According to the Latin Times, the relic is written in Aramaic, the language of Jesus Christ. Muslim media outlets have made the find a huge deal, with claims that within the supposedly 1,500-year-old bible, Jesus predicted the coming of Mohammed. The Gospel of Barnabas also alleges that Christ was human, not the son of God, and that Jesus was not crucified.
The Vatican Insider, a project run by the Vatican newspaper La Stampa, published an article on Monday stating the found Gospel of Barnabas appears to have been a forgery written by a European Jewish scholar from the Middle Ages. There are several reasons given why this work is possibly a very, very old hoax.
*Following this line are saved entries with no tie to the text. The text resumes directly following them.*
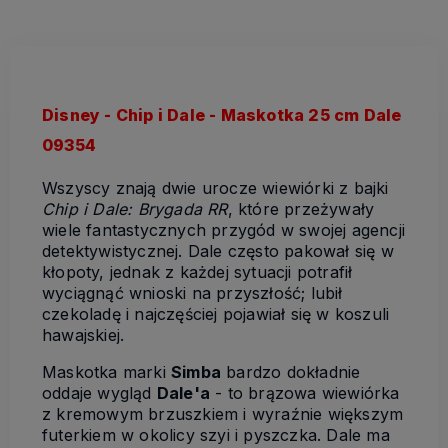
Disney - Chip i Dale - Maskotka 25 cm Dale
09354
Wszyscy znają dwie urocze wiewiórki z bajki
Chip i Dale: Brygada RR
, które przeżywały
wiele fantastycznych przygód w swojej agencji
detektywistycznej. Dale często pakował się w
kłopoty, jednak z każdej sytuacji potrafił
wyciągnąć wnioski na przyszłość; lubił
czekoladę i najczęściej pojawiał się w koszuli
hawajskiej.
Maskotka marki
Simba
bardzo dokładnie
oddaje wygląd
Dale'a
- to brązowa wiewiórka
z kremowym brzuszkiem i wyraźnie większym
futerkiem w okolicy szyi i pyszczka. Dale ma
The find was not determined to be 1,500 years old by any dating method. Instead, an inscription in the Gospel of Barnabas dates the actual bible itself at 1500 AD. A main point of contention for the work is the proclamation within the pages that Jesus predicted the coming of Mohammad. A book written in 1500 AD cannot predict something that happened in 630 AD, over 800 years earlier.
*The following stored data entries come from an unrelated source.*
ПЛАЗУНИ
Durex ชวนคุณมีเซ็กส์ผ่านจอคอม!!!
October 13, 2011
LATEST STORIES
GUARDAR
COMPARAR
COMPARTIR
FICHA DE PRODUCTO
The modern Assyrian language is known as Neo-Aramaic, and since the find is written in Aramaic from the year 1500, it is easy for Syriacs to read. It is Syriac scholars who have balked most at the Gospel of Barnabas. Aramaic is also still used in religious rituals of Maronite Christians in Cyprus, according to National Turk. La Stampa has issue with the language of the main inscription within the Gospel of Barnabas. An excerpt from the article reads as follows.
“For example, the main inscription, in a modern transliteration, reads: ‘b-shimmit maran paish kteewa aha ktawa al idateh d-rabbaneh d-dera illaya b-ninweh b’sheeta d-alpa w-khamshamma d-maran’. This apparently means: ‘In the name of the Lord, this book is written by monks of the high monastery in Nineveh in the 1500th year of our Lord.’ There is not enough space here to go through the grammatical and conceptual errors in detail, but experts in modern Assyrian assure us that they are obvious and quite significant. Apart from anything else, the inscription says ‘book’, but one never refers to a bible in Assyrian with the word ‘book’. The Bible is either referred to as New or Old Testament, or Holy Book. It is quite unlikely that monks could have made such obvious mistakes.”
The Vatican Times makes another very good point. No media outlet to date has shared the actual writings of Jesus, making any of the proclamations declared by supporters of the legitimacy of the book a bit questionable. Regardless of the content, as previously reported by the Inquisitr, the so-called Gospel of Barnabas is one of the oldest written records of the ministry of Jesus Christ.
The priceless relic was transferred to Ethnography Museum of Ankara with a police escort in 2012. Hoax or not, the very old book has an estimated value of $28 million dollars. Photocopies of the Gospel of Barnabas alone are selling for an unbelievable $1.7 million dollars.